If I’d paid closer attention to the trail markers and saw that we were only at “B7” or if I’d read Hiking Upward’s instructions a little more carefully, we could have avoided what came next. Instead, we thought that we’d somehow finished the hike 45 minutes early, exited the parking lot, and started walking along Mount Ephraim Road.
We walked for about 0.4 miles, before another group of girls stopped us to ask for directions. We realized when we were talking to them that we were also lost and decided to turn back. The other girls chose to keep going. No idea what happened to them. They may still be in the woods.
We retraced our steps back to the point where things went awry. When we arrived, most of the cars were gone and it was clear that this space wasn’t actually large enough to be a real parking lot. Argh.
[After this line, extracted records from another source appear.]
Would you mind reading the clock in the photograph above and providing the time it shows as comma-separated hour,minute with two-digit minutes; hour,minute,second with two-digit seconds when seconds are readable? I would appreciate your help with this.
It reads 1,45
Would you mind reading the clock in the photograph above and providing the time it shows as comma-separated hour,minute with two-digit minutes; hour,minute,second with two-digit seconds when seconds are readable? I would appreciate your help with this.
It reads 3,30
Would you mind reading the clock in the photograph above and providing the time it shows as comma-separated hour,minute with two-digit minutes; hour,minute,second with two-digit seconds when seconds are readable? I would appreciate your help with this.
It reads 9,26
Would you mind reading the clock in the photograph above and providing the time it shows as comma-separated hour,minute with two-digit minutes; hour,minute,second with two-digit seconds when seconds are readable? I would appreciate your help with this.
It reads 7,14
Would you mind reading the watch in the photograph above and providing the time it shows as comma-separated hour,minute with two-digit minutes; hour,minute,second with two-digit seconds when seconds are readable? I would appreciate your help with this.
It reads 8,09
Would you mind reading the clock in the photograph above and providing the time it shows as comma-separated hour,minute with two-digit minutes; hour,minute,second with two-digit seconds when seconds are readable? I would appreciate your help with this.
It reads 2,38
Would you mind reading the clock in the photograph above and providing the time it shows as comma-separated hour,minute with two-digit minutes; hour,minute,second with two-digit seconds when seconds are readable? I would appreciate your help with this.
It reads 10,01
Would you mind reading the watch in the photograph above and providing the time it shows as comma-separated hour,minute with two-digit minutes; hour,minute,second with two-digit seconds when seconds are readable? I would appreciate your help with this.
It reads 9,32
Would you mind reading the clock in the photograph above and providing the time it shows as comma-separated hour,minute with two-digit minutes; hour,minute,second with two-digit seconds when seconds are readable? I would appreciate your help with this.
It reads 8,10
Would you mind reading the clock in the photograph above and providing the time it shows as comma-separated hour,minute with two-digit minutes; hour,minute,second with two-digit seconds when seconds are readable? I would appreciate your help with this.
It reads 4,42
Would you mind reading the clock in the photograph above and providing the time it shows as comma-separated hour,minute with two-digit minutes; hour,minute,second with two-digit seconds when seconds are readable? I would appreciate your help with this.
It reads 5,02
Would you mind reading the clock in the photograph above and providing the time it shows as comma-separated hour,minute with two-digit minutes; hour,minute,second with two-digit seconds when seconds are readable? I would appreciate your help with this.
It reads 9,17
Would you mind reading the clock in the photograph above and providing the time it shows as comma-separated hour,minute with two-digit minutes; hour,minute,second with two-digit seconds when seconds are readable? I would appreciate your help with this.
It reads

In need of a trail friend to help us, we flagged down an older guy who was accompanied by his trusty dog, Scooter. He confirmed that we were turned around and still a good 30 minutes from the end of the hike. He was heading in the same direction as us, so he offered to be our guide back to the blue blazed trail.
This isn’t the worst snafu to happen to me on a hike, but I think our error took all of us out of the zone. I know I was unusually cranky at this point, and if it wasn’t for the adorable dog distracting me, I probably would have spent the remainder of our hike whining.
Half an hour later, we finally reached the Potomac lot and from there made our way back to the West View and (finally!) the East View parking area. Including our accidental trek on Mount Ephraim Road, the hike took four hours.
Difficulty – 3
Solitude – 3
Fun – 3
Not my favorite hike ever, but the views were great. If you skip the orange trail to the summit in favor of the green or red trails, Sugarloaf is a great option for sedate, but fun, hiking.
After the hike, we had a celebratory meal at MoCo’s Founding Farmers. I felt a little ashamed dragging my stinky self into a nice restaurant, but, man, my meal was tasty. It was the perfect way to end a hiking trip.